Elle sauve son bébé avant de mourir
 

C’est son mari qui a révélé hier cette décision d’une femme à la personnalité hors du commun, pionnière dans sa profession

caroline-aigle-2.jpg

La Montalbanaise Caroline Aigle a témoigné, jusqu'au bout de son destin, d'un courage exemplaire 
 
Caroline Aigle, première Française pilote de chasse, emportée cet été à 32 ans par un cancer fulgurant, avait dé­cidé d'accoucher prématuré­ment, peu avant sa mort, pour donner «le maximum de chances » au bébé qu'elle portait. C'est son mari qui a révélé hier cette décision d'une femme à la personnalité et au parcours hors du commun, pionnière dans sa profession et sportive de très haut niveau.
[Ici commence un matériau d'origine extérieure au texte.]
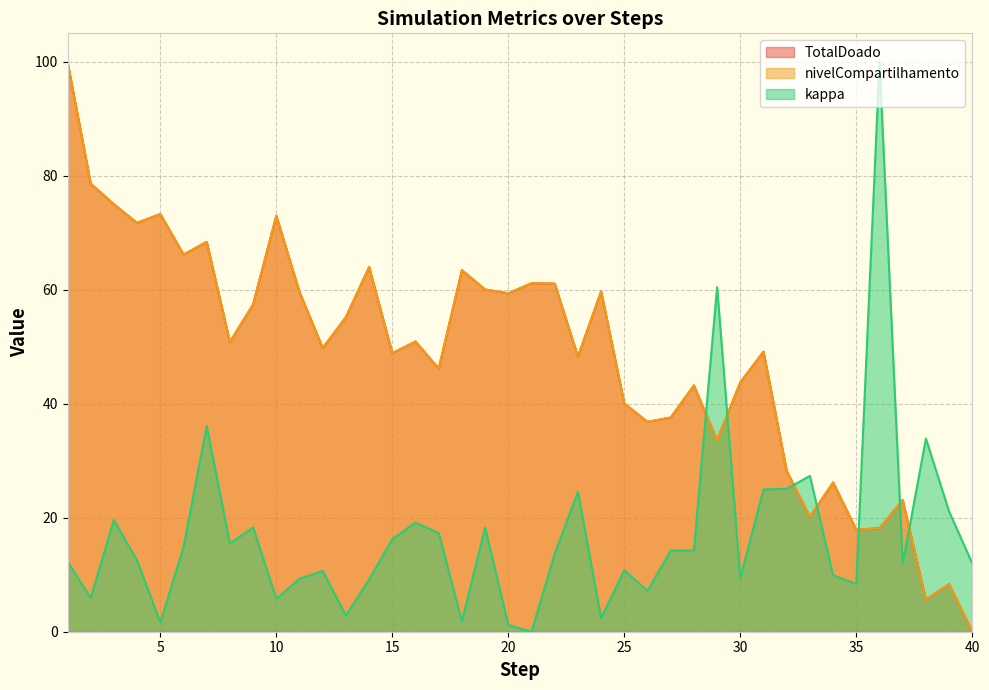

The kappa series shows 19.6 at 3. True or false?

True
À la mi-juillet, alors que le pronostic des médecins était « impitoyable », Caroline Aigle avait exprimé la volonté, malgré les avis médicaux, de poursuivre sa grossesse entamée avant de découvrir sa maladie, a confié son époux.
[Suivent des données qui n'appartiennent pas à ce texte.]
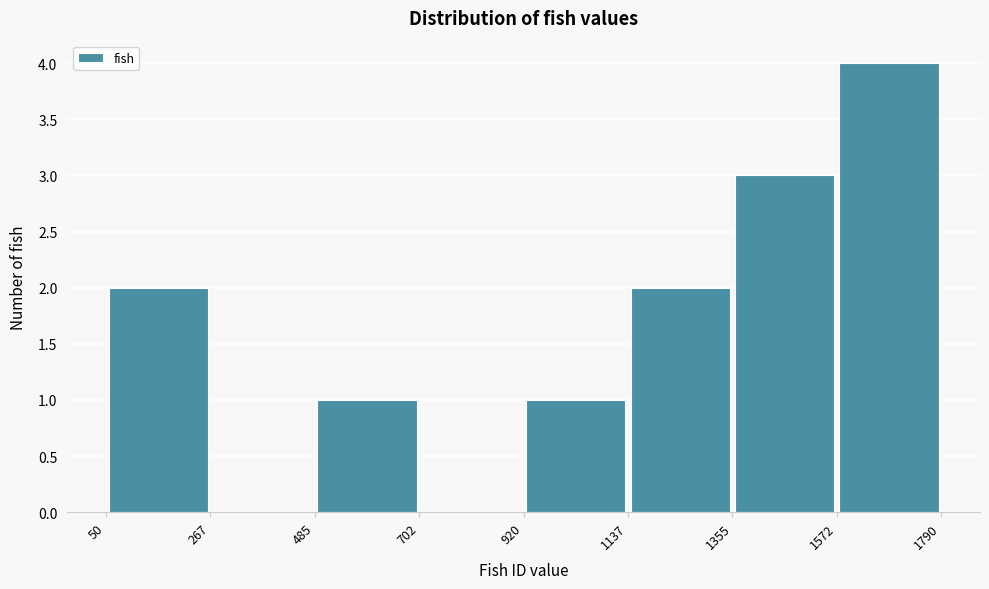

Reading left to right, list every bar in this chart as the range it spans on the x-axis followed by its height. The values are not printed on the chart, so give them approximately, as read against the axis.

50 to 267: 2
267 to 485: 0
485 to 702: 1
702 to 920: 0
920 to 1137: 1
1137 to 1355: 2
1355 to 1572: 3
1572 to 1790: 4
Gabriel est né par césarienne après cinq mois et demi de grossesse, début août. Moins de trois semaines plus tard, le 21 août, Caroline, déjà mère d'un premier enfant, meurt. « Elle ne pouvait pas arrêter la vie d'un être qu'elle avait porté pendant cinq mois. Elle disait : « II a droit à ses chances comme moi », a raconté son mari.
Cette grossesse a été « quasiment son dernier combat, qu'elle a gagné ». « Héroïne jusqu’au bout » a-t-il dit. L'époux de Caroline Aigle, lui-même ancien pilote de chasse dans l'armée de l'air, a indiqué qu'avant de mourir, « elle avait pu voir son bébé plusieurs fois, le porter sur elle ». De la promotion 1997 de l'École de l'air, polytechnicienne, le commandant Caroline Aigle, petite blonde, les yeux clairs, avait été la première Française à obtenir le brevet de pilote de chasse, le 28 mai 1999, à 24 ans. Elle avait par ailleurs été championne de France militaire et championne du monde militaire par équipe, en 1997, d'une discipline sportive particulièrement exigeante : le triathlon.
Sur le blog ouvert par l'armée de l'air pour recevoir les témoignages de sympathie (http://armee-de-lair.over-blog.fr/), l'émotion est encore très vive. Un millier de messages avaient été déposés hier après-midi, par d'anciens compagnons d'armes, des proches ou anonymes. Certains rappellent le souvenir de vols communs ou d'un stage de survie en Corse, des militaires suggèrent de baptiser une base aérienne ou une pro­motion de son nom, d'autres ha­sardent une poésie. Tous saluent son parcours.
« Exemple de vie » ou « grande damé du ciel», elle était «une icône » pour beaucoup. « Vous êtes entrée dans la légende de l'aéronautique », dit un internaute. À l'image de Mikaël, ils sont nombreux à lui souhaiter « bon vol, commandant ».